360 GRADI. L’associazione che alle elezioni di marzo ha fatto il pieno di consensi è 360 gradi. «Da qualche anno siamo diventati i primi in ateneo ma non è stato sempre così – dice la referente Laura Contestabile – non abbiamo riferimenti a livello nazionale ma siamo ben radicati sul territorio, forse anche grazie alle tante iniziative che organizziamo, come Strade Musicali, per citare solo la più nota». L’associazione si presenta con un programma di dieci punti. Quello principale riguarda la richiesta di cambiare il nuovo sistema del pagamento delle tasse introdotto quest’anno. Il sistema prevede una integrazione tra reddito e merito per accedere alle riduzioni. Ciò che non va bene per 360 gradi sono le cinque fasce di reddito individuate, che, invece, dovrebbero essere molte di più, in modo da non accomunare tra loro casi diversi.
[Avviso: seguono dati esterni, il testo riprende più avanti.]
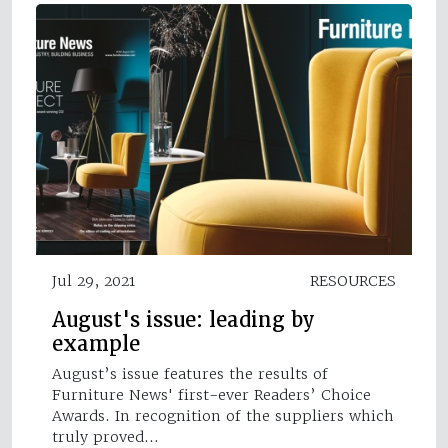
Jul 29, 2021
RESOURCES
August's issue: leading by
example
August’s issue features the results of
Furniture News' first-ever Readers’ Choice
Awards. In recognition of the suppliers which
truly proved…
AZIONE UNIVERSITARIA. L’associazione studentesca, in mano da 20 giorni a un commissario, Caterina Ventarola, sebbene sia arrivata seconda alle elezioni di marzo, non ha rappresentanti nel cda. «Questo significa che i progetti presentati non hanno trovato ascolto a livello dirigenziale. Abbiamo fatto una ricerca su come sono stati spesi i fondi per le associazioni universitarie – ha detto Nicola D’Ambrosio, referente per Chieti – risulta che 61.649 euro sono andati alle iniziative di 360 gradi, 17.870 a quelle dell’associazione Le differenze, 15.621 ai progetti dell’associazione Erga Omnes, 13.500 a quelli del gruppo La Mala Education e 10.333 a quelli di Lista Aperta. Zero euro per le nostre sei proposte». “Non abbiamo fondi – si legge su un volantino di AU – ma abbiamo gambe e fiato fin che vuoi».

LISTA APERTA. «A Lista Aperta – spiega il referente Nicola Diella – stanno a cuore soprattutto i servizi agli studenti, che hanno subito forti tagli negli ultimi anni. Come ad esempio le borse 150 ore, che permettono agli studenti servizi di supporto negli uffici e nelle segreterie in maniera remunerata. Chiediamo di invertire questa rotta, così come auspichiamo mete più appropriate per l’Erasmus, perché si possa studiare in università davvero qualificanti, e legami più stretti con le aziende del territorio, in modo da poter essere meglio inseriti nel mondo del lavoro».

INFINE ESAP. L’associazione Esap, presieduta da Pasquale Caccavo, al suo debutto elettorale si presenta con lo scopo di portare Ingegneria all’interno degli organi decisionali dell’ateneo.

L’associazione ha già presentato diversi progetti che mirano a una cultura urbana dell’integrazione, alla realizzazione di incubatori di idee, di guide universitarie e persino di biciclette low cost.